FTX has complied with a cease-and-desist letter sent to it by the Federal Deposit Insurance Corporation (FDIC) over statements it made relating to deposit insurance. FDIC criticised a tweet from CEO Brett Harrison last month which claimed that some user deposits were guaranteed through FDIC insurance, which FDIC denied was the case and may have led to users believing they are covered when in fact they’re not.

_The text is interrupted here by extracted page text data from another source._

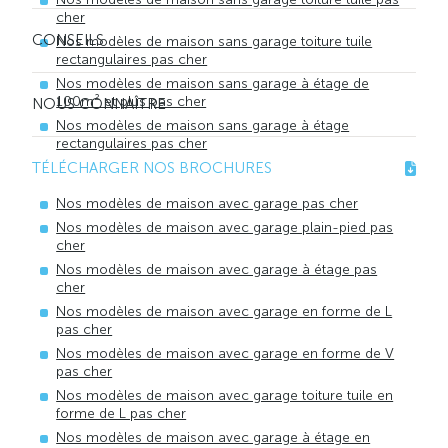
cher
CONSEILS
Nos modèles de maison sans garage toiture tuile
rectangulaires pas cher
Nos modèles de maison sans garage à étage de
100m² et plus pas cher
NOUS CONNAÎTRE
Nos modèles de maison sans garage à étage
rectangulaires pas cher
TÉLÉCHARGER NOS BROCHURES
Nos modèles de maison avec garage pas cher
Nos modèles de maison avec garage plain-pied pas
cher
Nos modèles de maison avec garage à étage pas
cher
Nos modèles de maison avec garage en forme de L
pas cher
Nos modèles de maison avec garage en forme de V
pas cher
Nos modèles de maison avec garage toiture tuile en
forme de L pas cher
Nos modèles de maison avec garage à étage en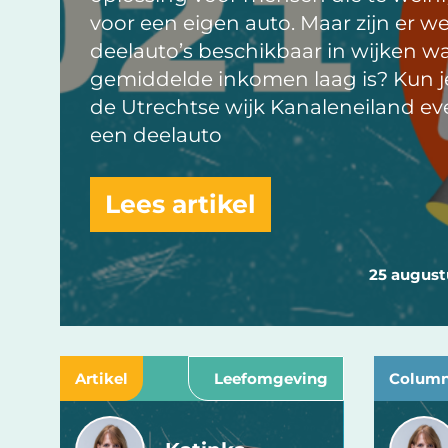
voor een eigen auto. Maar zijn er w
deelauto’s beschikbaar in wijken w
gemiddelde inkomen laag is? Kun je
de Utrechtse wijk Kanaleneiland ev
een deelauto
Lees artikel
25 august
Artikel
Leefomgeving
Colum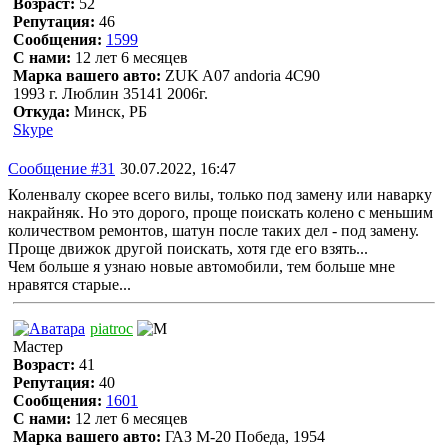
Возраст:
52
Репутация:
46
Сообщения:
1599
С нами:
12 лет 6 месяцев
Марка вашего авто:
ZUK A07 andoria 4C90
1993 г. Люблин 35141 2006г.
Откуда:
Минск, РБ
Skype
Сообщение #31
30.07.2022, 16:47
Коленвалу скорее всего вилы, только под замену или наварку
накрайняк. Но это дорого, проще поискать колено с меньшим
количеством ремонтов, шатун после таких дел - под замену.
Проще движок другой поискать, хотя где его взять...
Чем больше я узнаю новые автомобили, тем больше мне
нравятся старые...
piatroc
Мастер
Возраст:
41
Репутация:
40
Сообщения:
1601
С нами:
12 лет 6 месяцев
Марка вашего авто:
ГАЗ М-20 Победа, 1954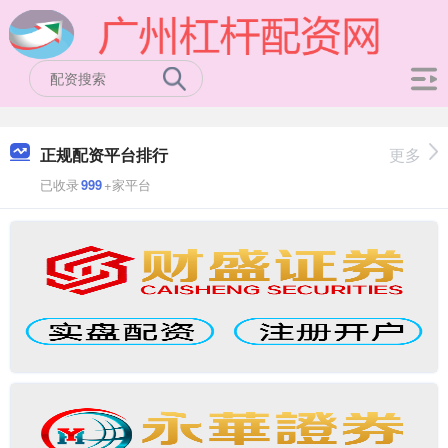
正规配资平台排行
更多
已收录
999
+家平台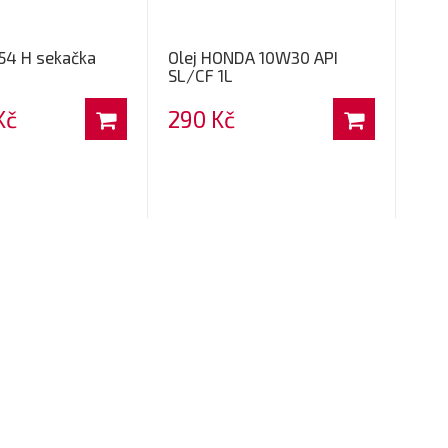
554 H sekačka
Olej HONDA 10W30 API
SL/CF 1L
Kč
290 Kč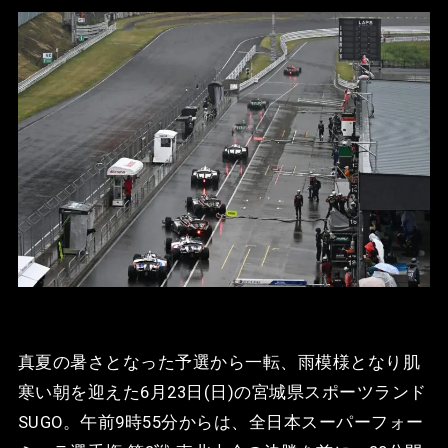
真夏の暑さとなった予選から一転、雨模様となり肌
寒い朝を迎えた6月23日(日)の宮城県スポーツランド
SUGO。午前9時55分からは、全日本スーパーフォー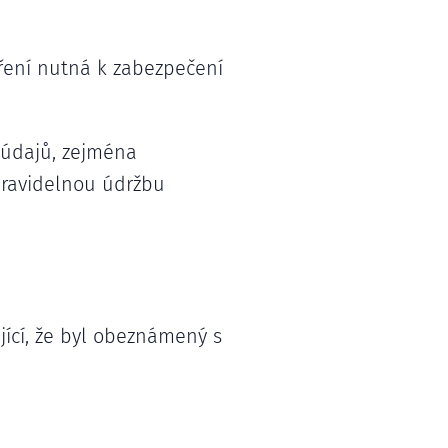
tření nutná k zabezpečení
 údajů, zejména
pravidelnou údržbu
ící, že byl obeznámený s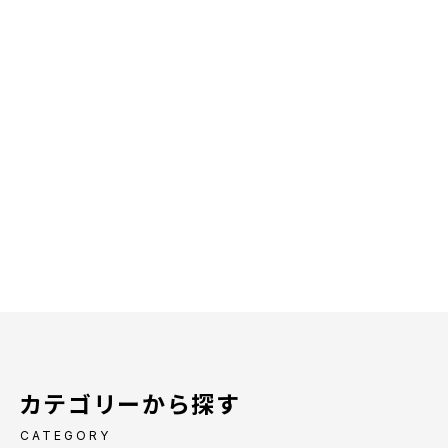
カテゴリーから探す
CATEGORY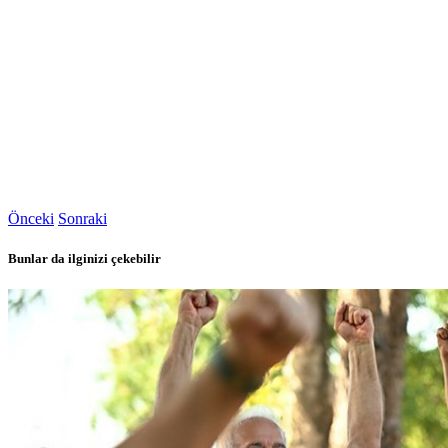
Önceki
Sonraki
Bunlar da ilginizi çekebilir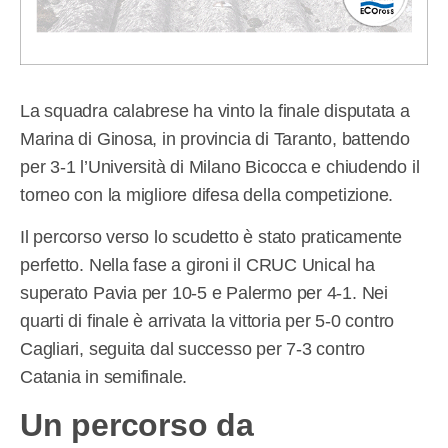
La squadra calabrese ha vinto la finale disputata a
Marina di Ginosa, in provincia di Taranto, battendo
per 3-1 l’Università di Milano Bicocca e chiudendo il
torneo con la migliore difesa della competizione.
Il percorso verso lo scudetto è stato praticamente
perfetto. Nella fase a gironi il CRUC Unical ha
superato Pavia per 10-5 e Palermo per 4-1. Nei
quarti di finale è arrivata la vittoria per 5-0 contro
Cagliari, seguita dal successo per 7-3 contro
Catania in semifinale.
Un percorso da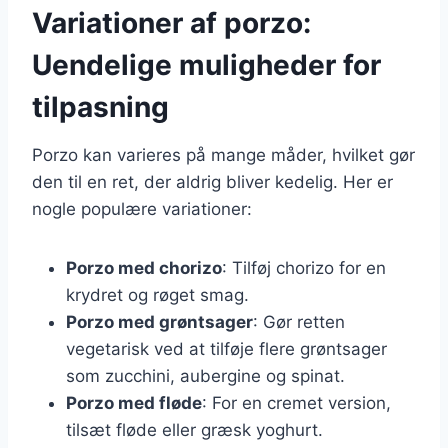
Variationer af porzo:
Uendelige muligheder for
tilpasning
Porzo kan varieres på mange måder, hvilket gør
den til en ret, der aldrig bliver kedelig. Her er
nogle populære variationer:
Porzo med chorizo
: Tilføj chorizo for en
krydret og røget smag.
Porzo med grøntsager
: Gør retten
vegetarisk ved at tilføje flere grøntsager
som zucchini, aubergine og spinat.
Porzo med fløde
: For en cremet version,
tilsæt fløde eller græsk yoghurt.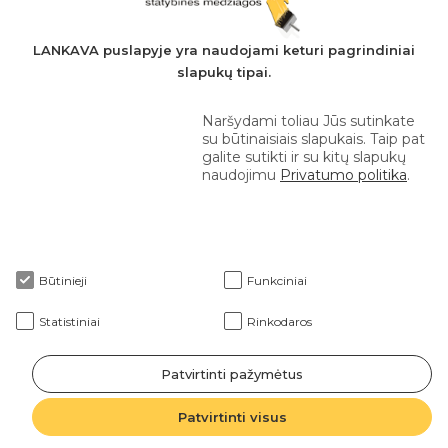
+370 610 42 222
LANKAVA puslapyje yra naudojami keturi pagrindiniai
slapukų tipai.
eprekyba@lankava.lt
Naršydami toliau Jūs sutinkate
su būtinaisiais slapukais. Taip pat
galite sutikti ir su kitų slapukų
naudojimu
Privatumo politika
.
Apie mus
Būtinieji
Funkciniai
Klientams
Statistiniai
Rinkodaros
Patvirtinti pažymėtus
2026 © Lankava visos teisės saugomos
Patvirtinti visus
Sprendimas: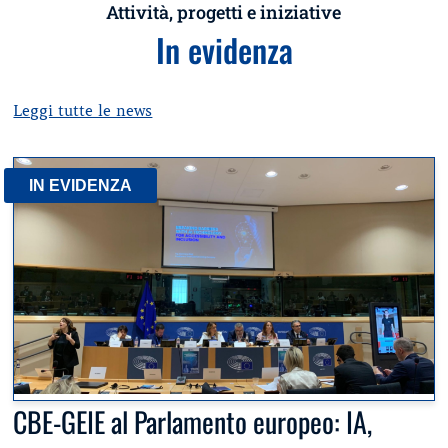
Attività, progetti e iniziative
In evidenza
Leggi tutte le news
IN EVIDENZA
CBE-GEIE al Parlamento europeo: IA,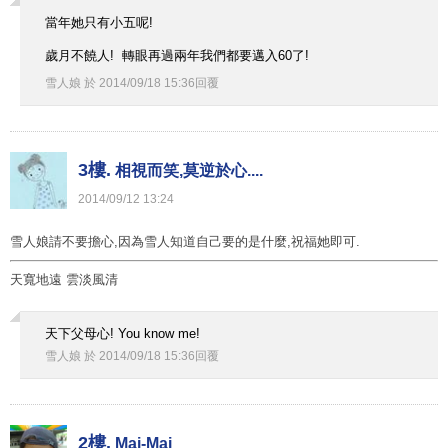
當年她只有小五呢!
歲月不饒人! 轉眼再過兩年我們都要邁入60了!
雪人娘
於
2014
/
09
/
18
15
:
36
回覆
3樓.
相視而笑,莫逆於心....
2014
/
09
/
12
13
:
24
雪人娘請不要擔心,因為雪人知道自己要的是什麼,祝福她即可.
天寬地遠 雲淡風清
天下父母心! You know me!
雪人娘
於
2014
/
09
/
18
15
:
36
回覆
2樓.
Mai-Mai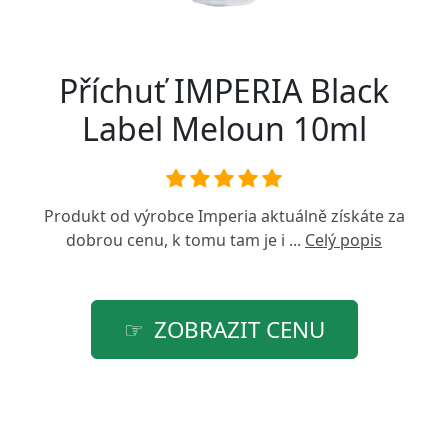
Příchuť IMPERIA Black
Label Meloun 10ml
Produkt od výrobce
Imperia
aktuálně získáte za
dobrou cenu, k tomu tam je i ...
Celý popis
ZOBRAZIT CENU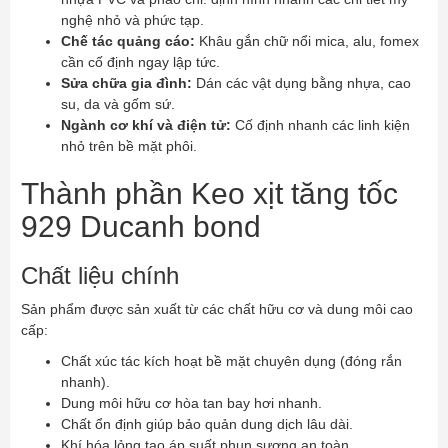
nghệ nhỏ và phức tạp.
Chế tác quảng cáo:
Khâu gắn chữ nổi mica, alu, fomex
cần cố định ngay lập tức.
Sửa chữa gia đình:
Dán các vật dụng bằng nhựa, cao
su, da và gốm sứ.
Ngành cơ khí và điện tử:
Cố định nhanh các linh kiện
nhỏ trên bề mặt phôi.
Thành phần Keo xịt tăng tốc
929 Ducanh bond
Chất liệu chính
Sản phẩm được sản xuất từ các chất hữu cơ và dung môi cao
cấp:
Chất xúc tác kích hoạt bề mặt chuyên dụng (đóng rắn
nhanh).
Dung môi hữu cơ hòa tan bay hơi nhanh.
Chất ổn định giúp bảo quản dung dịch lâu dài.
Khí hóa lỏng tạo áp suất phun sương an toàn.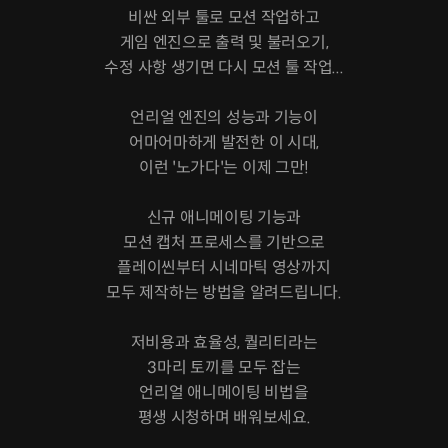
비싼 외부 툴로 모션 작업하고
게임 엔진으로 출력 및 불러오기,
수정 사항 생기면 다시 모션 툴 작업...
언리얼 엔진의 성능과 기능이
어마어마하게 발전한 이 시대,
이런 '노가다'는 이제 그만!
신규 애니메이팅 기능과
모션 캡처 프로세스를 기반으로
플레이씬부터 시네마틱 영상까지
모두 제작하는 방법을 알려드립니다.
저비용과 효율성, 퀄리티라는
3마리 토끼를 모두 잡는
언리얼 애니메이팅 비법을
평생 시청하며 배워보세요.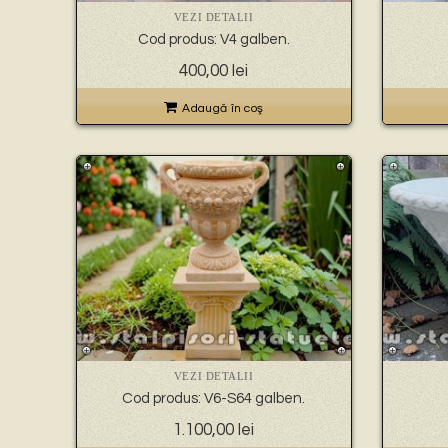
VEZI DETALII
Cod produs: V4 galben.
400,00
lei
Adaugă în coş
VEZI DETALII
Cod produs: V6-S64 galben.
1.100,00
lei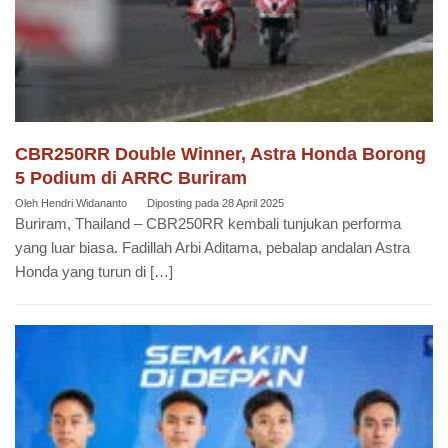
CBR250RR Double Winner, Astra Honda Borong
5 Podium di ARRC Buriram
Oleh
Hendri Widananto
Diposting pada
28 April 2025
Buriram, Thailand – CBR250RR kembali tunjukan performa
yang luar biasa. Fadillah Arbi Aditama, pebalap andalan Astra
Honda yang turun di […]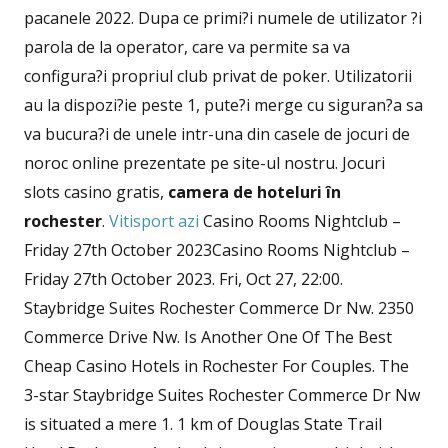
pacanele 2022. Dupa ce primi?i numele de utilizator ?i
parola de la operator, care va permite sa va
configura?i propriul club privat de poker. Utilizatorii
au la dispozi?ie peste 1, pute?i merge cu siguran?a sa
va bucura?i de unele intr-una din casele de jocuri de
noroc online prezentate pe site-ul nostru. Jocuri
slots casino gratis,
camera de hoteluri în
rochester
.
Vitisport azi
Casino Rooms Nightclub –
Friday 27th October 2023Casino Rooms Nightclub –
Friday 27th October 2023. Fri, Oct 27, 22:00.
Staybridge Suites Rochester Commerce Dr Nw. 2350
Commerce Drive Nw. Is Another One Of The Best
Cheap Casino Hotels in Rochester For Couples. The
3-star Staybridge Suites Rochester Commerce Dr Nw
is situated a mere 1. 1 km of Douglas State Trail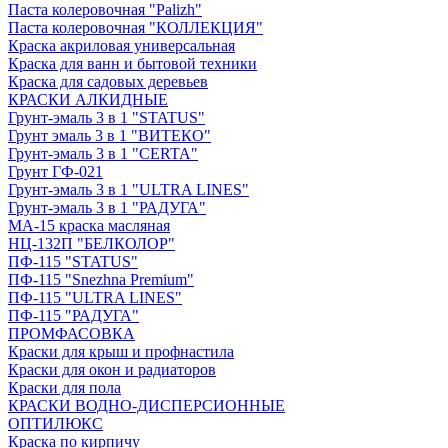
Паста колеровочная "Palizh"
Паста колеровочная "КОЛЛЕКЦИЯ"
Краска акриловая универсальная
Краска для ванн и бытовой техники
Краска для садовых деревьев
КРАСКИ АЛКИДНЫЕ
Грунт-эмаль 3 в 1 "STATUS"
Грунт эмаль 3 в 1 "ВИТЕКО"
Грунт-эмаль 3 в 1 "CERTA"
Грунт ГФ-021
Грунт-эмаль 3 в 1 "ULTRA LINES"
Грунт-эмаль 3 в 1 "РАДУГА"
МА-15 краска масляная
НЦ-132П "БЕЛКОЛОР"
ПФ-115 "STATUS"
ПФ-115 "Snezhna Premium"
ПФ-115 "ULTRA LINES"
ПФ-115 "РАДУГА"
ПРОМФАСОВКА
Краски для крыш и профнастила
Краски для окон и радиаторов
Краски для пола
КРАСКИ ВОДНО-ДИСПЕРСИОННЫЕ
ОПТИЛЮКС
Краска по кирпичу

Harrison Claimed FTX Deposits Were Insured

Harrison’s now-deleted tweet suggested that “direct deposits from employers to FTX US are stored in individually FDIC-insured bank accounts in the users’ names.” FDIC clarified in a letter to FTX that this, and other statements made online by FTX and its subsidiaries, contained “false and misleading representations that uninsured products are insured by the FDIC, as well as false and misleading statements about the extent and manner of protection provided by FDIC deposit insurance and misuse the FDIC’s name.”

It added that the statements implied that FTX US is FDIC-insured and that funds sent to it are covered by FDIC insurance, which is confirmed was not the case. FTX was ordered to change the wording on its websites to reflect this, while Harrison was told to delete his tweet, both within 15 days, which they have done.

Voyager Digital Made Same Mistake

Harrison apologised for this statement on Twitter, saying that he had never intended to deceive anybody:

The now defunct exchange Voyager Capital also seems to have fallen foul of FDIC laws when it claimed in 2020 that “Voyager is FDIC insured up to $250K”, when in fact it was only users of Voyagers’ partner bank, Metropolitan Commercial Bank, that were covered.

Very few crypto exchanges are covered by anny kind of insurance, due to the risks posed by the sector, with Gemini the first to achieve this back in 2018.